# Data provided:

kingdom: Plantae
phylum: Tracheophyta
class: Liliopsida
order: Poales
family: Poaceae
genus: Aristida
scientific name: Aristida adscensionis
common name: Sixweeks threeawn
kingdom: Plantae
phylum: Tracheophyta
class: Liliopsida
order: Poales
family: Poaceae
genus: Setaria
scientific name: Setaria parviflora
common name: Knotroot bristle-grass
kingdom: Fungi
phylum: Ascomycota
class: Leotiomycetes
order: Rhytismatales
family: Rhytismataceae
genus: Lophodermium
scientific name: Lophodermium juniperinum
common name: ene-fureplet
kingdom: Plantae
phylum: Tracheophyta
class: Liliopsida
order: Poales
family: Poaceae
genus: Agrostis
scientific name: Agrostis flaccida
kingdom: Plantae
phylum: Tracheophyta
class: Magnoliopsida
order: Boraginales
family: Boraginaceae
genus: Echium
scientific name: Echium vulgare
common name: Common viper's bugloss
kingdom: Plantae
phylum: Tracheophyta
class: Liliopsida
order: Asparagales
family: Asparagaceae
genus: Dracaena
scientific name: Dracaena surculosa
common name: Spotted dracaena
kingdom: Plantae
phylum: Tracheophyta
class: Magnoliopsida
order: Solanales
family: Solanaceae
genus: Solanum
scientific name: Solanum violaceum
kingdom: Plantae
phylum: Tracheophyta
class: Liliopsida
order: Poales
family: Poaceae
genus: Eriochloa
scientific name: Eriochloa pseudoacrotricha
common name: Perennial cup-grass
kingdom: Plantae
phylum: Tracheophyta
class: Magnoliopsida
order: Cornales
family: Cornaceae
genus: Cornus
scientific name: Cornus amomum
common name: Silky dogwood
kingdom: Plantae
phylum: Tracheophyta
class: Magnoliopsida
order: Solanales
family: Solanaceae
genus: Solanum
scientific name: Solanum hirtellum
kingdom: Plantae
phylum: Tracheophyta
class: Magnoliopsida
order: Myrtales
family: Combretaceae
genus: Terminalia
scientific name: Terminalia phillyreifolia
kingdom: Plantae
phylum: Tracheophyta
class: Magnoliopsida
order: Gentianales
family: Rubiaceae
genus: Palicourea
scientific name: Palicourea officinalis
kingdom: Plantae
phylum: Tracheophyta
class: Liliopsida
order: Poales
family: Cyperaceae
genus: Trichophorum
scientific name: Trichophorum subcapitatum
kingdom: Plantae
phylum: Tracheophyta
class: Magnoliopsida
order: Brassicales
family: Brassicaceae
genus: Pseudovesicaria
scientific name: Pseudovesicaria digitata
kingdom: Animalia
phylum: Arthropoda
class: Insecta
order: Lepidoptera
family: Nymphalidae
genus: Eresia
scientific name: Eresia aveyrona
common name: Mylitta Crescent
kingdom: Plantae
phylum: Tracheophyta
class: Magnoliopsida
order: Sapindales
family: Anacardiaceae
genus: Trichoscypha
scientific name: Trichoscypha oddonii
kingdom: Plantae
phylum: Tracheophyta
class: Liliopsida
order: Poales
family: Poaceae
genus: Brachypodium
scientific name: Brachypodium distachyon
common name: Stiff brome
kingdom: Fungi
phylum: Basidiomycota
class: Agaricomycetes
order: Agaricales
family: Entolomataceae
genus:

# Prompt:
Present every line of the data above as a numbered list, leaving out any blank lines.

# Solution for this problem:
1. kingdom: Plantae
2. phylum: Tracheophyta
3. class: Liliopsida
4. order: Poales
5. family: Poaceae
6. genus: Aristida
7. scientific name: Aristida adscensionis
8. common name: Sixweeks threeawn
9. kingdom: Plantae
10. phylum: Tracheophyta
11. class: Liliopsida
12. order: Poales
13. family: Poaceae
14. genus: Setaria
15. scientific name: Setaria parviflora
16. common name: Knotroot bristle-grass
17. kingdom: Fungi
18. phylum: Ascomycota
19. class: Leotiomycetes
20. order: Rhytismatales
21. family: Rhytismataceae
22. genus: Lophodermium
23. scientific name: Lophodermium juniperinum
24. common name: ene-fureplet
25. kingdom: Plantae
26. phylum: Tracheophyta
27. class: Liliopsida
28. order: Poales
29. family: Poaceae
30. genus: Agrostis
31. scientific name: Agrostis flaccida
32. kingdom: Plantae
33. phylum: Tracheophyta
34. class: Magnoliopsida
35. order: Boraginales
36. family: Boraginaceae
37. genus: Echium
38. scientific name: Echium vulgare
39. common name: Common viper's bugloss
40. kingdom: Plantae
41. phylum: Tracheophyta
42. class: Liliopsida
43. order: Asparagales
44. family: Asparagaceae
45. genus: Dracaena
46. scientific name: Dracaena surculosa
47. common name: Spotted dracaena
48. kingdom: Plantae
49. phylum: Tracheophyta
50. class: Magnoliopsida
51. order: Solanales
52. family: Solanaceae
53. genus: Solanum
54. scientific name: Solanum violaceum
55. kingdom: Plantae
56. phylum: Tracheophyta
57. class: Liliopsida
58. order: Poales
59. family: Poaceae
60. genus: Eriochloa
61. scientific name: Eriochloa pseudoacrotricha
62. common name: Perennial cup-grass
63. kingdom: Plantae
64. phylum: Tracheophyta
65. class: Magnoliopsida
66. order: Cornales
67. family: Cornaceae
68. genus: Cornus
69. scientific name: Cornus amomum
70. common name: Silky dogwood
71. kingdom: Plantae
72. phylum: Tracheophyta
73. class: Magnoliopsida
74. order: Solanales
75. family: Solanaceae
76. genus: Solanum
77. scientific name: Solanum hirtellum
78. kingdom: Plantae
79. phylum: Tracheophyta
80. class: Magnoliopsida
81. order: Myrtales
82. family: Combretaceae
83. genus: Terminalia
84. scientific name: Terminalia phillyreifolia
85. kingdom: Plantae
86. phylum: Tracheophyta
87. class: Magnoliopsida
88. order: Gentianales
89. family: Rubiaceae
90. genus: Palicourea
91. scientific name: Palicourea officinalis
92. kingdom: Plantae
93. phylum: Tracheophyta
94. class: Liliopsida
95. order: Poales
96. family: Cyperaceae
97. genus: Trichophorum
98. scientific name: Trichophorum subcapitatum
99. kingdom: Plantae
100. phylum: Tracheophyta
101. class: Magnoliopsida
102. order: Brassicales
103. family: Brassicaceae
104. genus: Pseudovesicaria
105. scientific name: Pseudovesicaria digitata
106. kingdom: Animalia
107. phylum: Arthropoda
108. class: Insecta
109. order: Lepidoptera
110. family: Nymphalidae
111. genus: Eresia
112. scientific name: Eresia aveyrona
113. common name: Mylitta Crescent
114. kingdom: Plantae
115. phylum: Tracheophyta
116. class: Magnoliopsida
117. order: Sapindales
118. family: Anacardiaceae
119. genus: Trichoscypha
120. scientific name: Trichoscypha oddonii
121. kingdom: Plantae
122. phylum: Tracheophyta
123. class: Liliopsida
124. order: Poales
125. family: Poaceae
126. genus: Brachypodium
127. scientific name: Brachypodium distachyon
128. common name: Stiff brome
129. kingdom: Fungi
130. phylum: Basidiomycota
131. class: Agaricomycetes
132. order: Agaricales
133. family: Entolomataceae
134. genus:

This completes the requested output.